Return all lines from the listing below in which "than" appears.
►
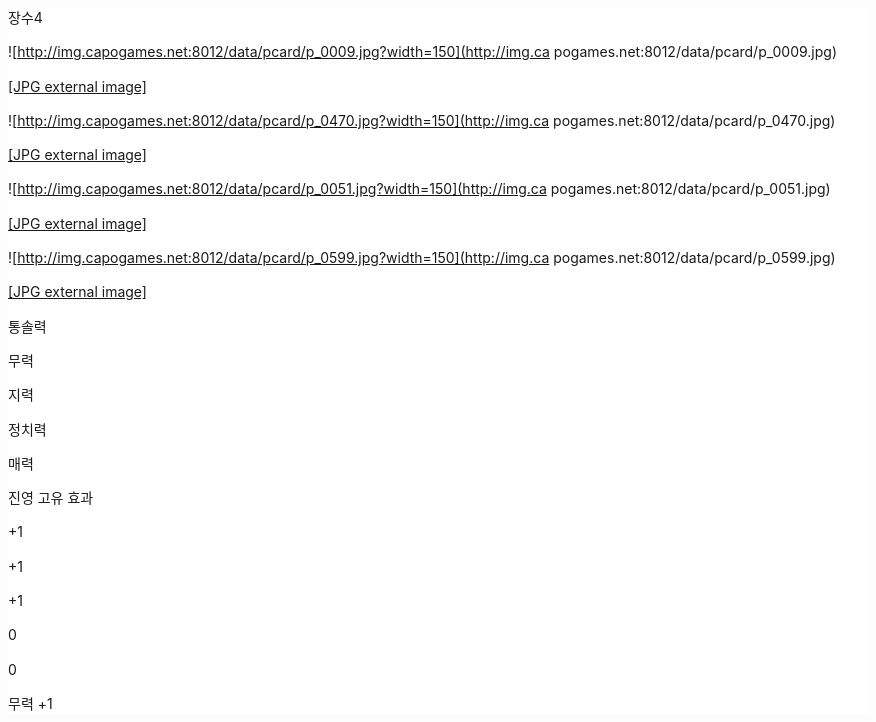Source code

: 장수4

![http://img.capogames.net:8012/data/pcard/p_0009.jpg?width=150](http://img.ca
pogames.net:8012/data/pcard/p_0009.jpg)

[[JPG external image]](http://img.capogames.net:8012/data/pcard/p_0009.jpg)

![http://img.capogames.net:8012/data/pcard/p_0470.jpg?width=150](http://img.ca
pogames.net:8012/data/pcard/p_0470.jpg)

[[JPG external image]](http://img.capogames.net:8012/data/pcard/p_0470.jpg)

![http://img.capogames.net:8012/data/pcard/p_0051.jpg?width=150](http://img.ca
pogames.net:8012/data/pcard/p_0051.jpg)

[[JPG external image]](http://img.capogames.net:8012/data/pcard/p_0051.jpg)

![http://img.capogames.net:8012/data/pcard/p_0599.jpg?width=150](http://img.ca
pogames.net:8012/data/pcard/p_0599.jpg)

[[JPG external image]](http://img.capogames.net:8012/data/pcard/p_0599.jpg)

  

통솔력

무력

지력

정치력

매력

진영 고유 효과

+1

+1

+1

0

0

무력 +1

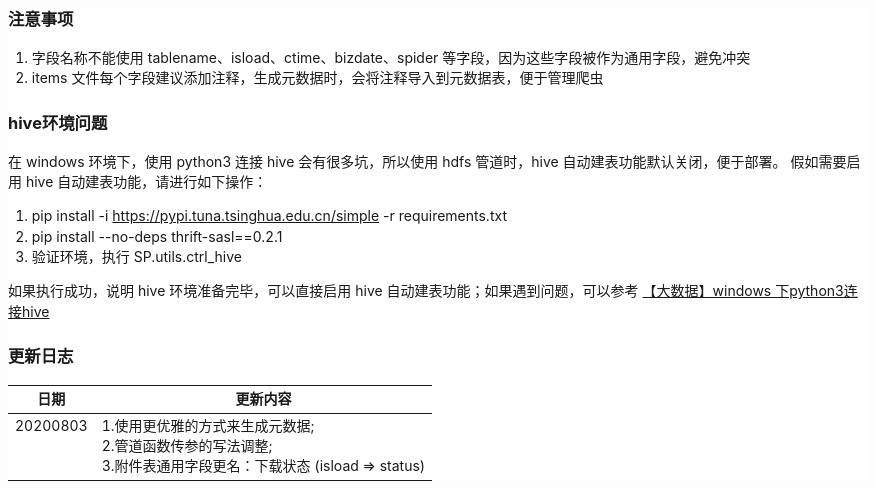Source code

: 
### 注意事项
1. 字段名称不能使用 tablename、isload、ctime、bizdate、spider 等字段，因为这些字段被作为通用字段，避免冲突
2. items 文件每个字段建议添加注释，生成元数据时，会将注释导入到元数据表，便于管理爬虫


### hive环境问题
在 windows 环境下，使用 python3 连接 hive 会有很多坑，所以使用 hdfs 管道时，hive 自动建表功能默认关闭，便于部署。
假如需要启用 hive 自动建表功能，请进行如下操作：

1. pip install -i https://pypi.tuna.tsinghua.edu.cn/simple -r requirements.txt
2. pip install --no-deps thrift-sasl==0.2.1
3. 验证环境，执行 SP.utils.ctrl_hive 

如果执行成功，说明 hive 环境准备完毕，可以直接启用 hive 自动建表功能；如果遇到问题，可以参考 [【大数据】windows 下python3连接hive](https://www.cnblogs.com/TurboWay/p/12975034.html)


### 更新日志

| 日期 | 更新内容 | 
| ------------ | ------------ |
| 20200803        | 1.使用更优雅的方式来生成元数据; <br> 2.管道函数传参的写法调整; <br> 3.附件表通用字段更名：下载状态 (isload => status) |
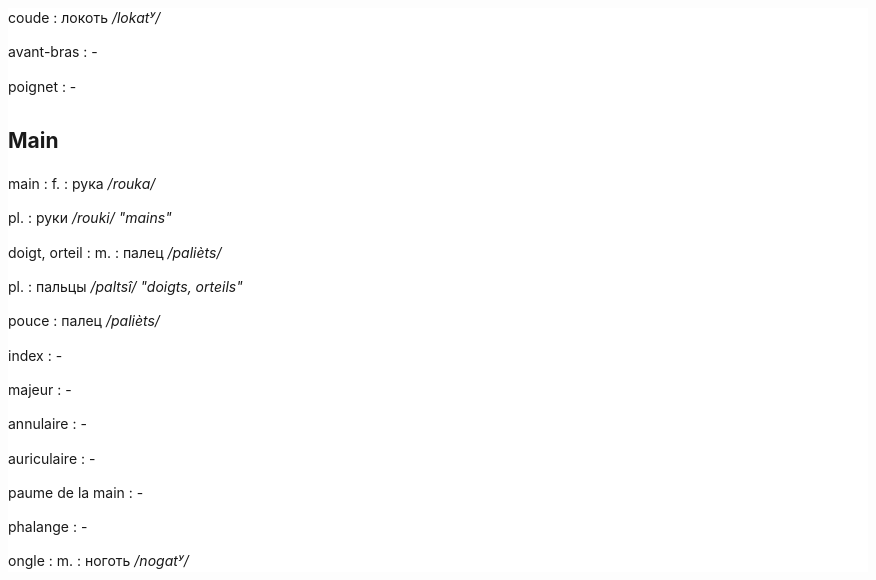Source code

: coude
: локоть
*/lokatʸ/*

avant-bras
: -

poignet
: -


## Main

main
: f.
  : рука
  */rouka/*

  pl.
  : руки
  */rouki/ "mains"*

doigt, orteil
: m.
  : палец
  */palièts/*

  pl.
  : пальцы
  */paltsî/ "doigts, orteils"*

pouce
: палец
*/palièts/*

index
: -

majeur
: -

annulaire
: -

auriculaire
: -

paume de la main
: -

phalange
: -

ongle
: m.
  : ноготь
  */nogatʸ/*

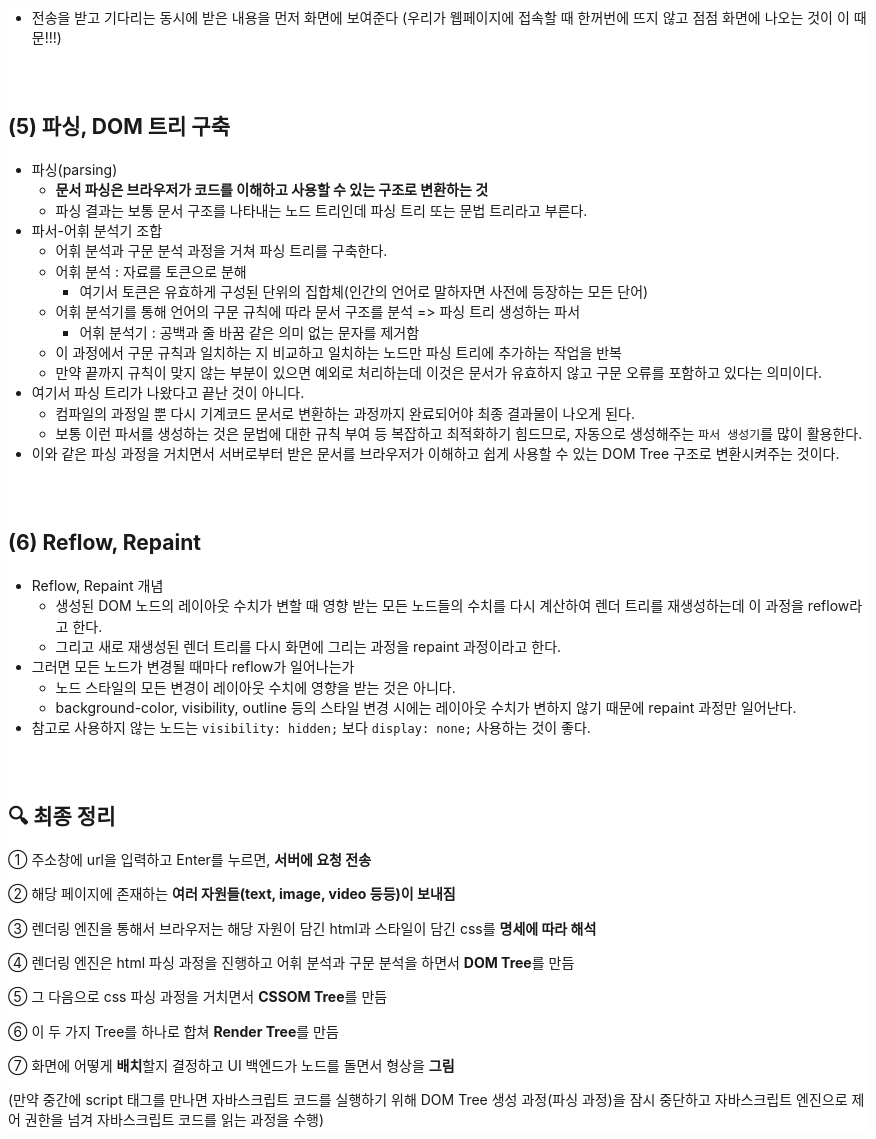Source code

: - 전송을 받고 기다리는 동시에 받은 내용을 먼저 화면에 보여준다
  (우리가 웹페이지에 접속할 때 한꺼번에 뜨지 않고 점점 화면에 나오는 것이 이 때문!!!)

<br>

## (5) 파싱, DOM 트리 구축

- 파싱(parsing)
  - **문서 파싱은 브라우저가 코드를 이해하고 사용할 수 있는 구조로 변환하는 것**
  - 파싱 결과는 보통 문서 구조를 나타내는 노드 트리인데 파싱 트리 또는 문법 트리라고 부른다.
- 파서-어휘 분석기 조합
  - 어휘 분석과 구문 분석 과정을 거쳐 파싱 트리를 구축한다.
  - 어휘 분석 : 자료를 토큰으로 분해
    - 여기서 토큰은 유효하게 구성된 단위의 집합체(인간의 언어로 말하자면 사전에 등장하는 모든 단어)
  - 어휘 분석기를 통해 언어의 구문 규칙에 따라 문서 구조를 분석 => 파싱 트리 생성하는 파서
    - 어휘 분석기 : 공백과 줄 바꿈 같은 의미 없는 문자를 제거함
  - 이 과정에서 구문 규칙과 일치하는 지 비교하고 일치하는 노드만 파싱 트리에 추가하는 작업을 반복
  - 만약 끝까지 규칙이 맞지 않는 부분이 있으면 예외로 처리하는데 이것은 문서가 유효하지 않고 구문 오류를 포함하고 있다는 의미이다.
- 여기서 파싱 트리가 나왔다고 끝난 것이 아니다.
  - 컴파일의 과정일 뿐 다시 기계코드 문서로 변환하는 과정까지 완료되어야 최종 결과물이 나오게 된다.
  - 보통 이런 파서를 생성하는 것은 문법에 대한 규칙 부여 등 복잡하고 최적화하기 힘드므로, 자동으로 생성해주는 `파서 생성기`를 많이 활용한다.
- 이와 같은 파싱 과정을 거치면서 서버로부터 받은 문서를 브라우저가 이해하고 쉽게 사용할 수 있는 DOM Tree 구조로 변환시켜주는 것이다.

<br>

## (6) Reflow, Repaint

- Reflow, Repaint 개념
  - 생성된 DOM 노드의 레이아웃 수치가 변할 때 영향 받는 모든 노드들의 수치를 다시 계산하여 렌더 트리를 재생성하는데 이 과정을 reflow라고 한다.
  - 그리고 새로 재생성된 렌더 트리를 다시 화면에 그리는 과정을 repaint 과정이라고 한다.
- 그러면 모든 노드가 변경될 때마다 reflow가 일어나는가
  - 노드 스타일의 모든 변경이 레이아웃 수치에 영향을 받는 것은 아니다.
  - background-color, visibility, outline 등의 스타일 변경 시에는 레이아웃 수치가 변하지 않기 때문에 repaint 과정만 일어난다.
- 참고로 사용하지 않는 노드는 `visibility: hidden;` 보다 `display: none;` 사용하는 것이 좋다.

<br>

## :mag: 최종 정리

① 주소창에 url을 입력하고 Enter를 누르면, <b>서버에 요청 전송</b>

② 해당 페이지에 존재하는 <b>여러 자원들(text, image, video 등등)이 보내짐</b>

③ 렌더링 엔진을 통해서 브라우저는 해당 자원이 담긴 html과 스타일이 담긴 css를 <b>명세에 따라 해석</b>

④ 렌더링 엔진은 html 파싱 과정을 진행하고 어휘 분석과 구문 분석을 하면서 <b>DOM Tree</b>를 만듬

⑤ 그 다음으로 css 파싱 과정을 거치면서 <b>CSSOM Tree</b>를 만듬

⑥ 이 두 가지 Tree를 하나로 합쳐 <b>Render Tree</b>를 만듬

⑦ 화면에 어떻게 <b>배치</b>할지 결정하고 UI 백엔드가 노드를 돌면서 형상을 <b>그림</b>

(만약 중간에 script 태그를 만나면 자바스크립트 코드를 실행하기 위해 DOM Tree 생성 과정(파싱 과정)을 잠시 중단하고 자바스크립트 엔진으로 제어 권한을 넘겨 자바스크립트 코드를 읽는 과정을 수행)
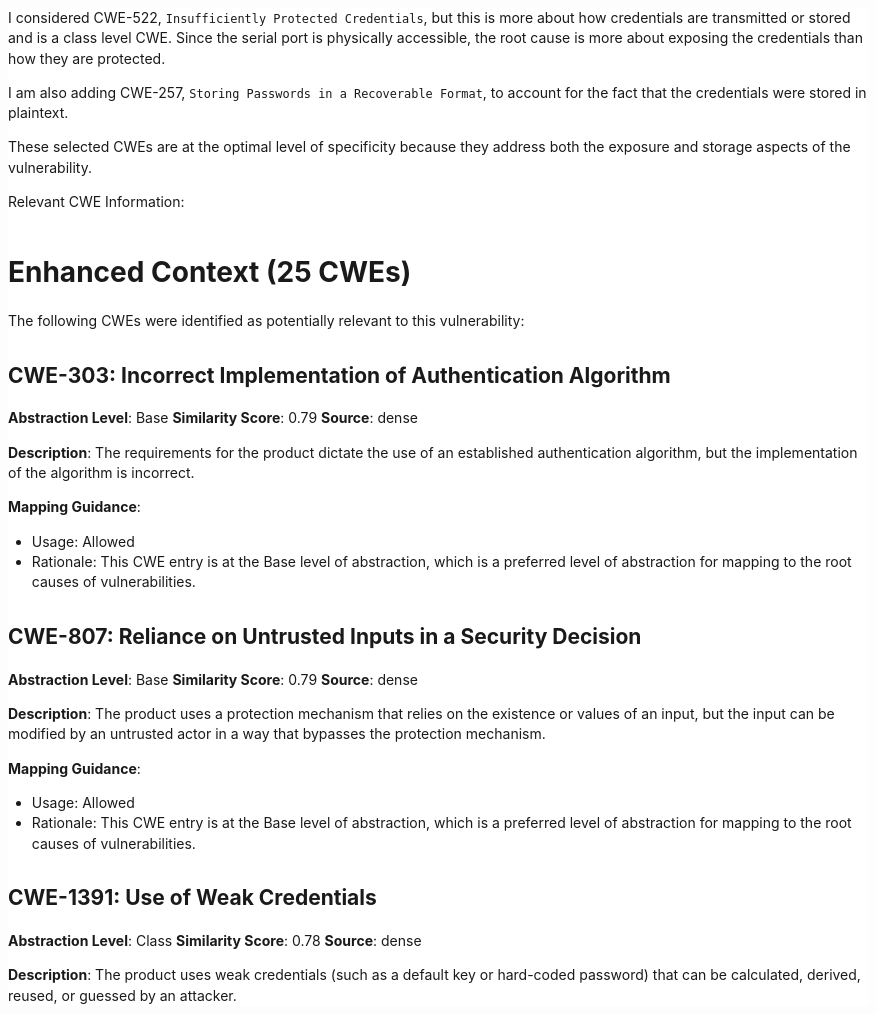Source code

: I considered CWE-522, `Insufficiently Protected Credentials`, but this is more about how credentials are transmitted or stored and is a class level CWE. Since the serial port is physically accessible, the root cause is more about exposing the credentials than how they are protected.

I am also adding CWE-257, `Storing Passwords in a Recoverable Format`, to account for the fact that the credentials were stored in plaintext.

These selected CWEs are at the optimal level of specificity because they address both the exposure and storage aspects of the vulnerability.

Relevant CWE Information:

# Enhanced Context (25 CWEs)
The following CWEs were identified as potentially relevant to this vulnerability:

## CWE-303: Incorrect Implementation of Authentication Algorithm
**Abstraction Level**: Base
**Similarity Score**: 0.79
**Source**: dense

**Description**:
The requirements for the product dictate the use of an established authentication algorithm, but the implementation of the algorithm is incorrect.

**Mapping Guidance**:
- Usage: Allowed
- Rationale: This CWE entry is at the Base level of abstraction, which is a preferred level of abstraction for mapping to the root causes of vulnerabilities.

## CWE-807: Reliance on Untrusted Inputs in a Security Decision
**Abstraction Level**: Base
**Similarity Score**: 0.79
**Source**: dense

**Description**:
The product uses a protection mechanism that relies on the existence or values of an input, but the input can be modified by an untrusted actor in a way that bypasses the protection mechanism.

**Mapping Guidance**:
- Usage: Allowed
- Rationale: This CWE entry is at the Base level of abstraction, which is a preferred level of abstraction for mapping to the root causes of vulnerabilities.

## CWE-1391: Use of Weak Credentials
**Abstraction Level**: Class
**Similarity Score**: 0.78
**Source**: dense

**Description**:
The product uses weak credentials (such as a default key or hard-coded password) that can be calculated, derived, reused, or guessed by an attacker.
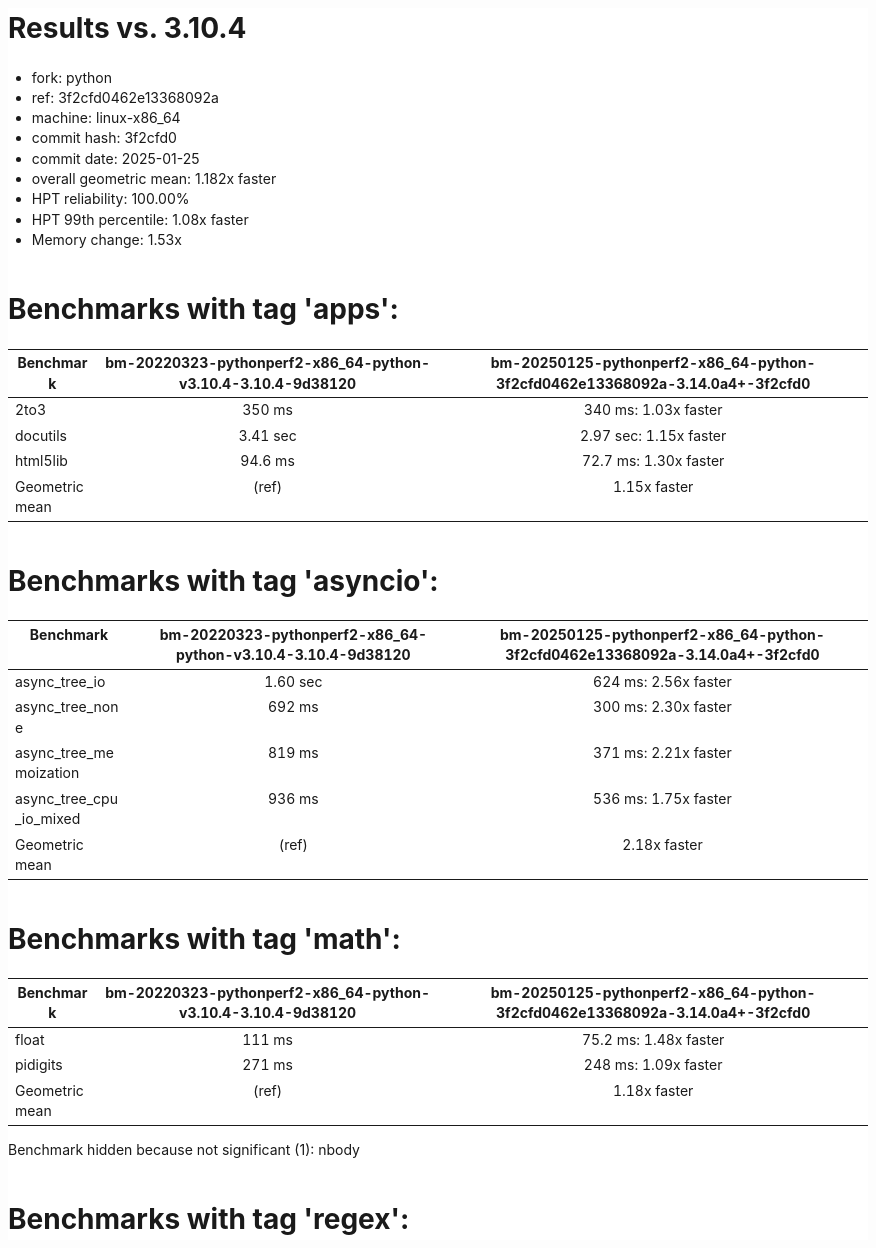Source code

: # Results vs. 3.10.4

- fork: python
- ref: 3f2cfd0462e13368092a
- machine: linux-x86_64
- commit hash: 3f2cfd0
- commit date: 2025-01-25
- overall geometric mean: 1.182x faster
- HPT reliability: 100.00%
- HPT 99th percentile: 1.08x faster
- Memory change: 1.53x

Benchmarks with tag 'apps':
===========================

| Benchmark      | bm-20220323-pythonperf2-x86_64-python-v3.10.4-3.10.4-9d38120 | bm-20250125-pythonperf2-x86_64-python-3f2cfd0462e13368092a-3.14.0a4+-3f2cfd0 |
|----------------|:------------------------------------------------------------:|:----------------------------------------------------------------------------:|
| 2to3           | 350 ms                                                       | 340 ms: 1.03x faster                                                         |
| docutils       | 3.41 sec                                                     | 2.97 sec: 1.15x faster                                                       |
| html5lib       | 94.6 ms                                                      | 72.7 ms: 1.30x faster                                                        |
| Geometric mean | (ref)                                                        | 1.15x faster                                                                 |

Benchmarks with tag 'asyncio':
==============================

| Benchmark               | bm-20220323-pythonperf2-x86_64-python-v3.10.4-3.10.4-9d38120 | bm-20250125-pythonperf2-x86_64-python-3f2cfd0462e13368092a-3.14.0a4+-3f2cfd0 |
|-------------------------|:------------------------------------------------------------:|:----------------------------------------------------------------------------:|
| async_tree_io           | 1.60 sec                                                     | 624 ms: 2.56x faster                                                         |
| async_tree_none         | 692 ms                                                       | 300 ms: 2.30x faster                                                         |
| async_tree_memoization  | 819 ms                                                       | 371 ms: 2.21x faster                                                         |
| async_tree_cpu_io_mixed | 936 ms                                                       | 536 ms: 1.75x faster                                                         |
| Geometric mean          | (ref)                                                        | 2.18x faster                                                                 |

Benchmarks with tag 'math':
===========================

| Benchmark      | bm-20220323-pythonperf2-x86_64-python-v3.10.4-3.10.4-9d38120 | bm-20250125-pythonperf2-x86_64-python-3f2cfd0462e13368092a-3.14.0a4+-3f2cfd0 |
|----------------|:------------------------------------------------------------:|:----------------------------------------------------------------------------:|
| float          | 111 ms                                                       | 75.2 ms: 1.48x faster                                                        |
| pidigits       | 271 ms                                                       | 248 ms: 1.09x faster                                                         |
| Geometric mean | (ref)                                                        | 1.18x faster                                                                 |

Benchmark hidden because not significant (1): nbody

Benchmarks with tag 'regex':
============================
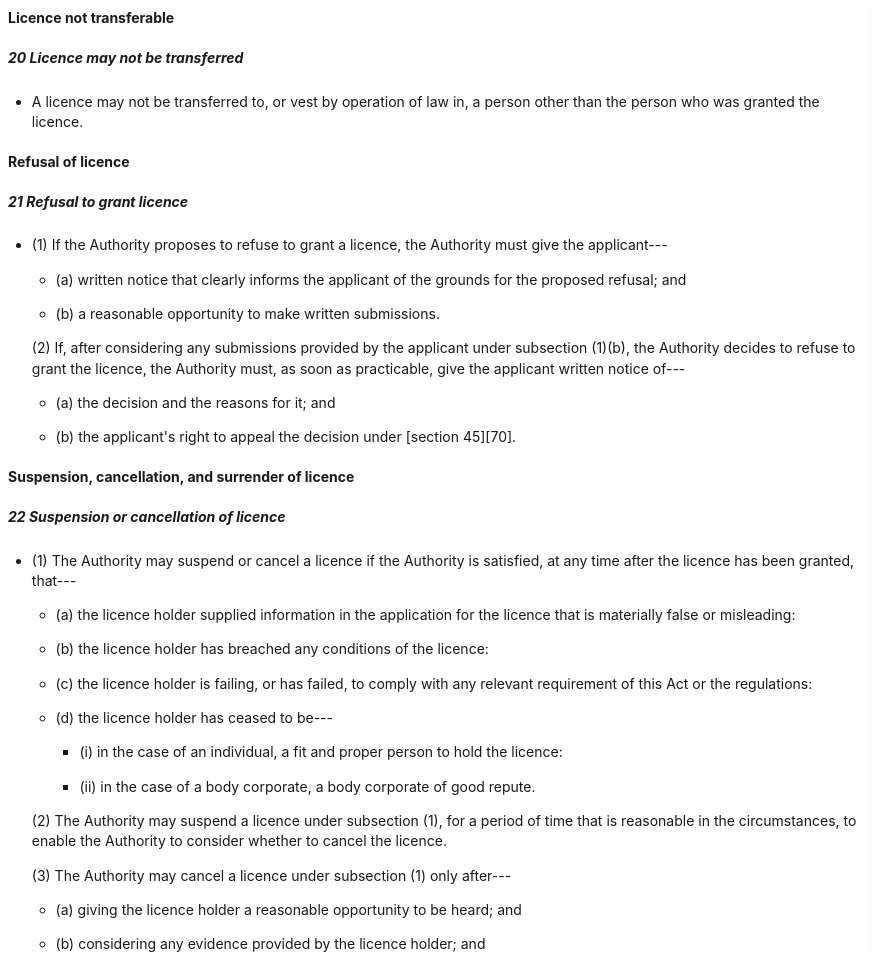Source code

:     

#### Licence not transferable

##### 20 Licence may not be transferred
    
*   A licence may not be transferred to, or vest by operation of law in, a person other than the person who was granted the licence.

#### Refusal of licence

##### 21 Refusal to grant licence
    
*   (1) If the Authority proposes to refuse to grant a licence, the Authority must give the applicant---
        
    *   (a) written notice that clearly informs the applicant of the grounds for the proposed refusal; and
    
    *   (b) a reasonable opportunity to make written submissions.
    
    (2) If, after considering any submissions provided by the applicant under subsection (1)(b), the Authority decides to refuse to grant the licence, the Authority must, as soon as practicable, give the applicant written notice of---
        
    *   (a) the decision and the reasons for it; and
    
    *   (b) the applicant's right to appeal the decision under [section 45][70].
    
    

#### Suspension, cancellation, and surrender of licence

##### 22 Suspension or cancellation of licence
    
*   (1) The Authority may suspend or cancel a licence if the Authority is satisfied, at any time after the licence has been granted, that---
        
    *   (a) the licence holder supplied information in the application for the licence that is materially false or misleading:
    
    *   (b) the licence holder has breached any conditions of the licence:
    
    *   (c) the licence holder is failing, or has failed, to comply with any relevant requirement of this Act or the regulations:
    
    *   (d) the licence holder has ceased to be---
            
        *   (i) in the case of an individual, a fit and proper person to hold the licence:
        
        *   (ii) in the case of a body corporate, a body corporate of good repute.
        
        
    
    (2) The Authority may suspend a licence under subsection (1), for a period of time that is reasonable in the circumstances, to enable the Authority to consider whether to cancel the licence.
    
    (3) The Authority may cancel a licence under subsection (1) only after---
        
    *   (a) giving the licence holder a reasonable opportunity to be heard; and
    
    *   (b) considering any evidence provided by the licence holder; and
◄
• _Exercise answer_:
: I considered CWE-522, `Insufficiently Protected Credentials`, but this is more about how credentials are transmitted or stored and is a class level CWE. Since the serial port is physically accessible, the root cause is more about exposing the credentials than how they are protected.
*   A licence may not be transferred to, or vest by operation of law in, a person other than the person who was granted the licence.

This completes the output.